30 mayo, 2010

puntos de vista

Hoy he improvisado un ránking de mis ciudades favoritas. Barcelona, Londres, Dublín y Sarajevo (no necesariamente en ese orden).
Ayer llegamos a Dublín. Es la segunda vez que vengo en poco más de un año y la tercera en mi vida, y el enamoramiento inicial ha pasado a ser un amor maduro, consciente de que no es la novia más guapa, ni la más divertida, ni la más cariñosa que se puede tener, pero sí la más carismártica. Diez años después de mi flechazo con esta ciudad aún no sé explicar qué es lo que me gusta tanto de ella. El amor es ciego, no como la estatua de la justicia del castillo de Dublín, que no tiene ninguna venda tapándole los ojos, la da la espalda a la ciudad y porta una balanza desequilibrada.
Con los años me he vuelto más atenta a los detalles y es por eso que esta ha sido la primera vez que he descubierto los agujeros de bala en la GPO (la General Post Office o oficina central de correos) y en la estatua de O'Connell.

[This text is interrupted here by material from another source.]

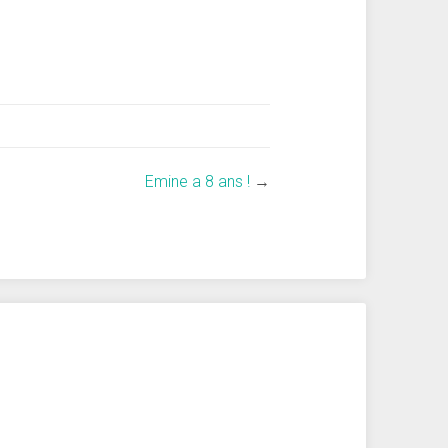
Emine a 8 ans !
→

Casi un siglo llevan allí, desde que unos cuantos locos decidieron rebelarse contra el ejército británico, que los superaba en diez mil a uno, en el Levantamiento de Pascua de 1916. Unos locos que ni siquiera tenían el apoyo del pueblo irlandés, más propenso a mantener el statu quo y no complicarse demasiado la existencia, pero cuyas conciencias se acabaron removiendo tras la liquidación, sin juicio, de los rebeldes.
Mirando los agujeros de bala de la GPO me he acordado de los agujeros de metralla en Sarajevo y los edificios bombardeados de Belgrado y me he preguntado por qué un agujero en una pared puede provocar sentimientos tan diferentes. Admiración en Dublín, horror en Sarajevo, rabia en Belgrado. No tengo, en realidad, ninguna respuesta convincente. La meditaré estos días paseando junto al río Liffey, pero puede que todo quede en una reflexión retórica. Aunque la historia siempre estará ahí, y cada uno que la juzgue a su manera.